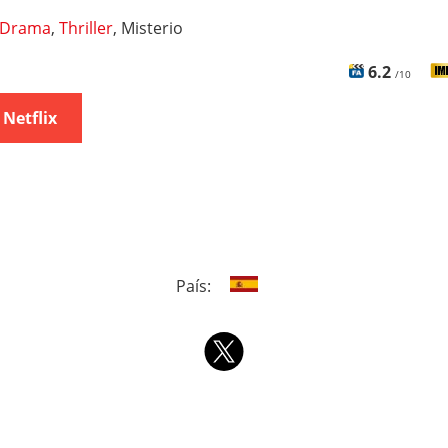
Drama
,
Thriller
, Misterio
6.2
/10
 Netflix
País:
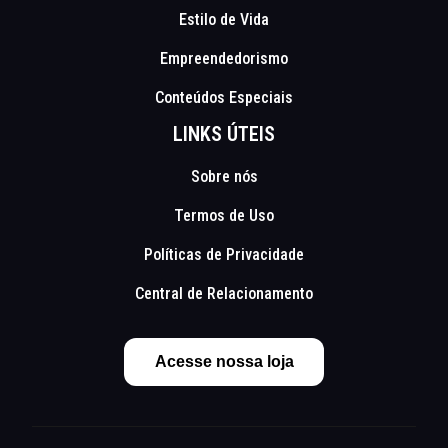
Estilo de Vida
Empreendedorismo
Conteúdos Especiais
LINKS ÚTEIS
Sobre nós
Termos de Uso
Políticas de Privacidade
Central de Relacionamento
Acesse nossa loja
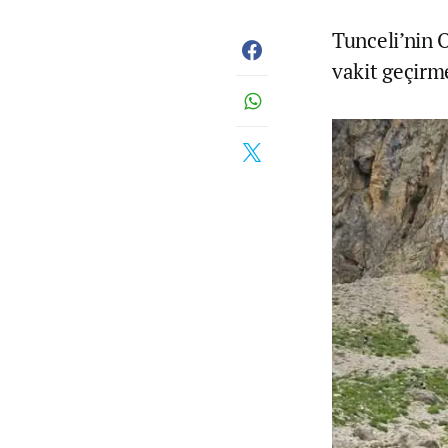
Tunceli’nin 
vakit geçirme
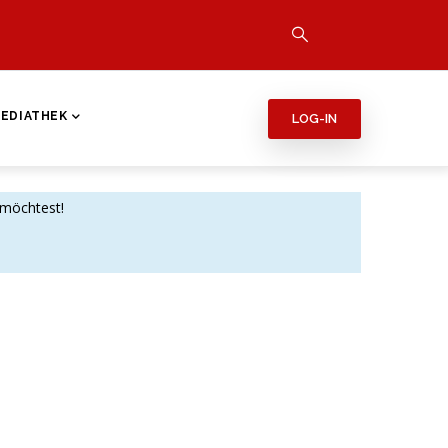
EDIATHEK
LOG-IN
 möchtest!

◆ ◆ ◆ ◆

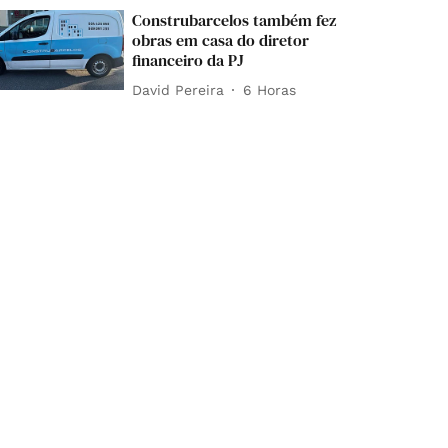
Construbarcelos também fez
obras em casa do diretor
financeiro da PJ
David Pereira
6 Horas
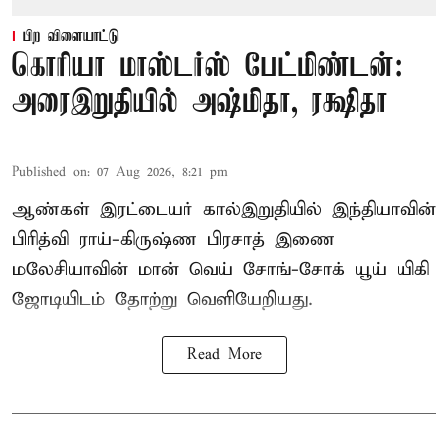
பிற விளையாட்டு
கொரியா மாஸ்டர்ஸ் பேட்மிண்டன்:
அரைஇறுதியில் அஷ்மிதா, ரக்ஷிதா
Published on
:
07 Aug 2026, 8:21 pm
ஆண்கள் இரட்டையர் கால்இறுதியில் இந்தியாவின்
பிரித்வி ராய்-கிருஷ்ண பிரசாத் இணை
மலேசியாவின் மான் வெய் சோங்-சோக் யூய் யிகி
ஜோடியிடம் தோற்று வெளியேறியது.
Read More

◆ ◆ ◆ ◆

BRIEF:
Because only one stretch of the records is wanted, please output the lines from the one holding "Construbarcelos também fez" through the one holding "ஆண்கள் இரட்டையர் கால்இறுதியில் இந்தியாவின்" exactly, both included, and leave every picture out.

RESPONSE FOR THIS EXERCISE:
Construbarcelos também fez
obras em casa do diretor
financeiro da PJ
David Pereira
6 Horas
பிற விளையாட்டு
கொரியா மாஸ்டர்ஸ் பேட்மிண்டன்:
அரைஇறுதியில் அஷ்மிதா, ரக்ஷிதா
Published on
:
07 Aug 2026, 8:21 pm
ஆண்கள் இரட்டையர் கால்இறுதியில் இந்தியாவின்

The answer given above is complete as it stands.